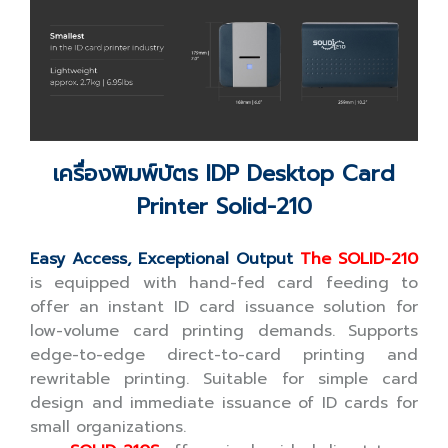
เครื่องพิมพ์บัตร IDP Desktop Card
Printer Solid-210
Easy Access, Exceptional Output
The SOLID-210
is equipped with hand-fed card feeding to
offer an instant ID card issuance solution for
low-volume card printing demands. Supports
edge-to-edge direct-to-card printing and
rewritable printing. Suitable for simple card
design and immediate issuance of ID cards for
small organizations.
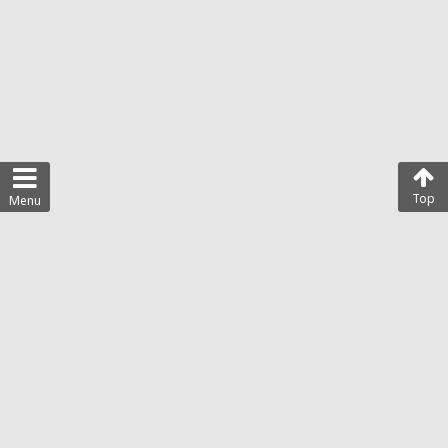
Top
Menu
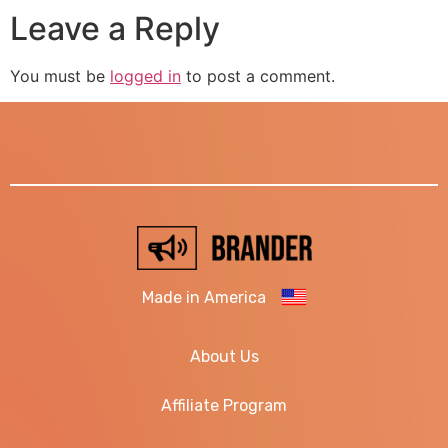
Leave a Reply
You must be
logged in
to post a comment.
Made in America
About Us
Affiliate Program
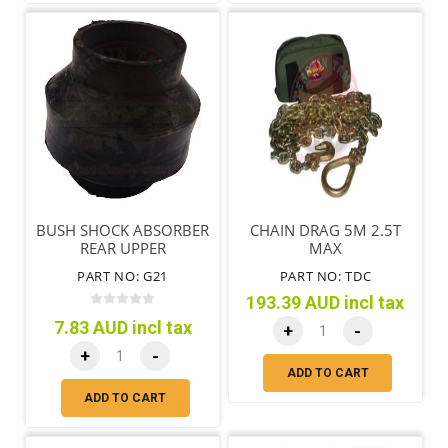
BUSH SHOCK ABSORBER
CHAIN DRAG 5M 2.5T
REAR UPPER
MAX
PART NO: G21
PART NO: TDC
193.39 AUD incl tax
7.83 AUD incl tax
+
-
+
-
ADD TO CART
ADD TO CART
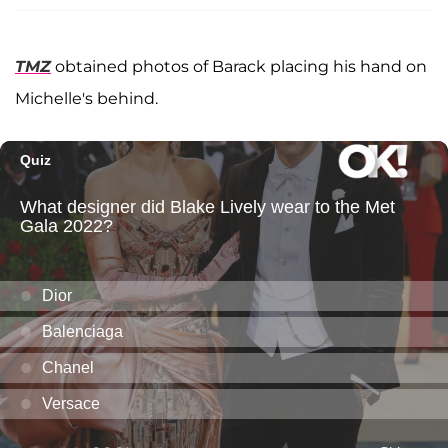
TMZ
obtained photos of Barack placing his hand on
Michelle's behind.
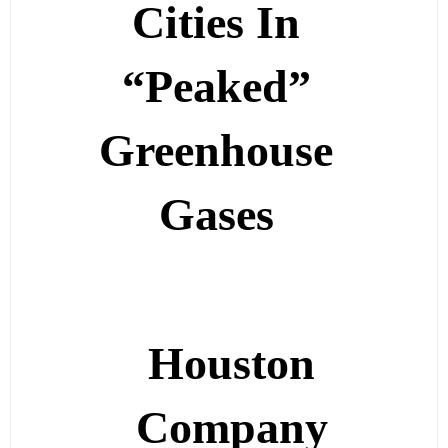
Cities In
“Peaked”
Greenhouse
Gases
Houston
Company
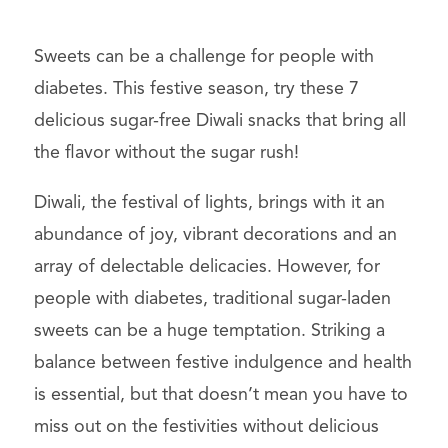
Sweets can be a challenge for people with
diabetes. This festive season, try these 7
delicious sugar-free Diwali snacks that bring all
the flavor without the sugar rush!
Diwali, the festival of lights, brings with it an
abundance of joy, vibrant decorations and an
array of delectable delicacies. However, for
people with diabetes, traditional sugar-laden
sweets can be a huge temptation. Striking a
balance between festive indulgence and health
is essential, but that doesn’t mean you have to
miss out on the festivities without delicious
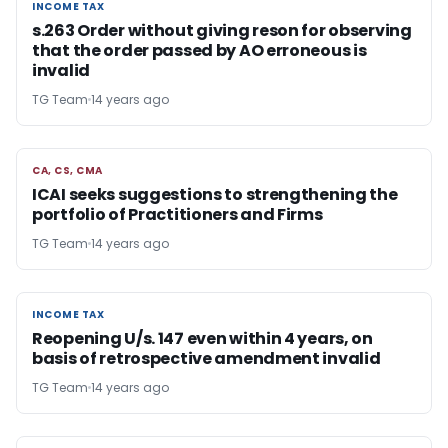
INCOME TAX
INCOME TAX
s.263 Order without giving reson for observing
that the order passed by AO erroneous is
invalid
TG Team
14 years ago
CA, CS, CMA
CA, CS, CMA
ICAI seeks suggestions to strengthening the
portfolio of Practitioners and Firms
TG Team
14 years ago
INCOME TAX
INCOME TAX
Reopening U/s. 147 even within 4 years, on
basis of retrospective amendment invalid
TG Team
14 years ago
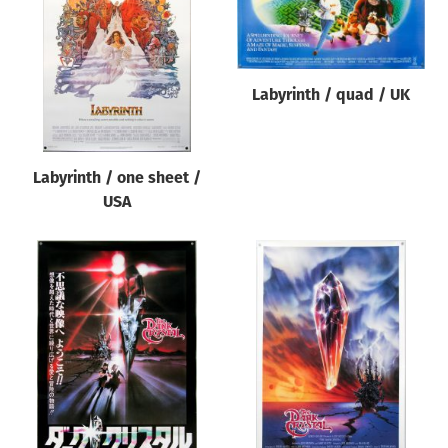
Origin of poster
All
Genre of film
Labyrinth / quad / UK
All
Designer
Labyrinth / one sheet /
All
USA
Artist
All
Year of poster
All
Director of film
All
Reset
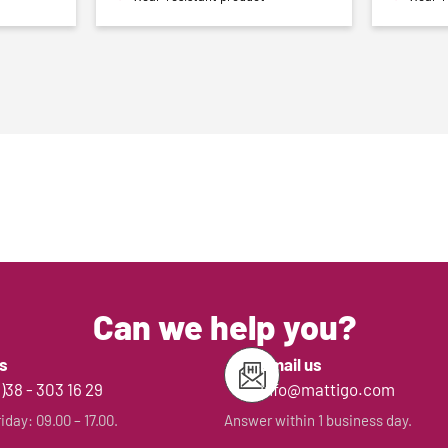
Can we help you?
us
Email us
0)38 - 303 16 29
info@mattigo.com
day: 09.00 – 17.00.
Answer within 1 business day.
--------------------
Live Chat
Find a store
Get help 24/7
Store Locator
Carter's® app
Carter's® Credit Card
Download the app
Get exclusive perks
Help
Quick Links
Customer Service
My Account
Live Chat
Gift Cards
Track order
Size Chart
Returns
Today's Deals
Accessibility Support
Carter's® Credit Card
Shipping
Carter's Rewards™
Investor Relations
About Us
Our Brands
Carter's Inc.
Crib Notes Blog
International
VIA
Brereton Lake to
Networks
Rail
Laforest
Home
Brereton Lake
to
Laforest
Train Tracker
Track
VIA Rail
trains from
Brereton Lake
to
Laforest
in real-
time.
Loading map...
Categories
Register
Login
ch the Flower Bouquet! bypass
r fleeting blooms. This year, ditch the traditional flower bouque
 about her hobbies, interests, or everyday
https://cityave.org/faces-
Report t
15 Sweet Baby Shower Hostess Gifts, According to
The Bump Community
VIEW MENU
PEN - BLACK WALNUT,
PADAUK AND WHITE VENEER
--------------------
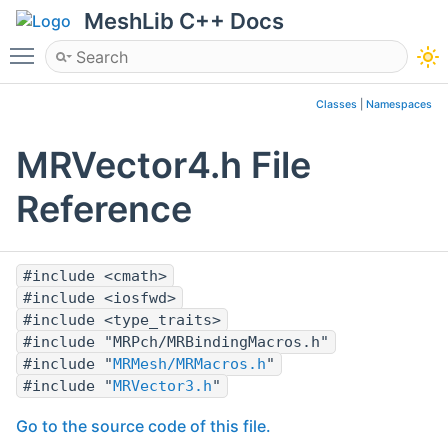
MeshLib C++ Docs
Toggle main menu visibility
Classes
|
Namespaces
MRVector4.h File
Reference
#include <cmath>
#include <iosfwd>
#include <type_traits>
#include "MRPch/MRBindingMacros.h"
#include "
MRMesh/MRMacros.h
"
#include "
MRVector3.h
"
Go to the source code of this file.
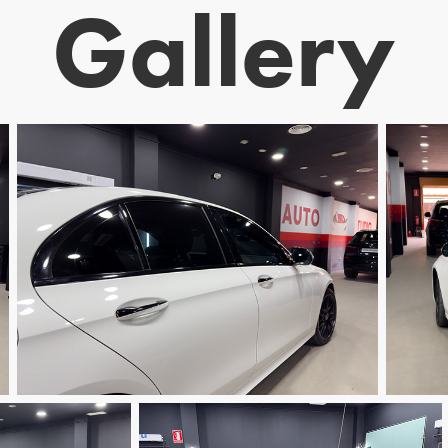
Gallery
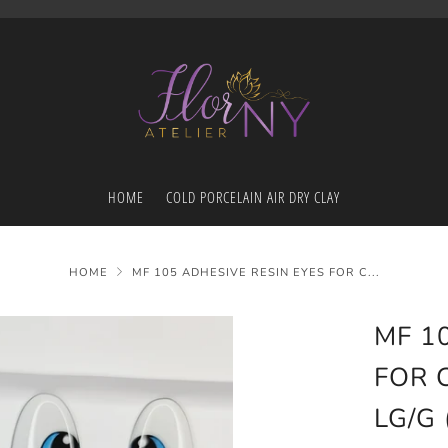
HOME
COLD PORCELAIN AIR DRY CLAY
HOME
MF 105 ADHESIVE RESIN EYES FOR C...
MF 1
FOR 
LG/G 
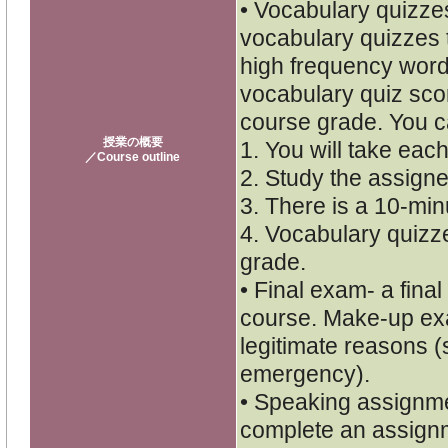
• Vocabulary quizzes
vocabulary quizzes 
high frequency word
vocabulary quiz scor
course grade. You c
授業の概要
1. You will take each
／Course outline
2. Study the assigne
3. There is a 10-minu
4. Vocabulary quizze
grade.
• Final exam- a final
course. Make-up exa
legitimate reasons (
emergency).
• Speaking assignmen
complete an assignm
--------------------
Copy every line of the data that carries the word "Carter".

Carter's® app
Carter's® Credit Card
Carter's® Credit Card
Carter's Rewards™
Carter's Inc.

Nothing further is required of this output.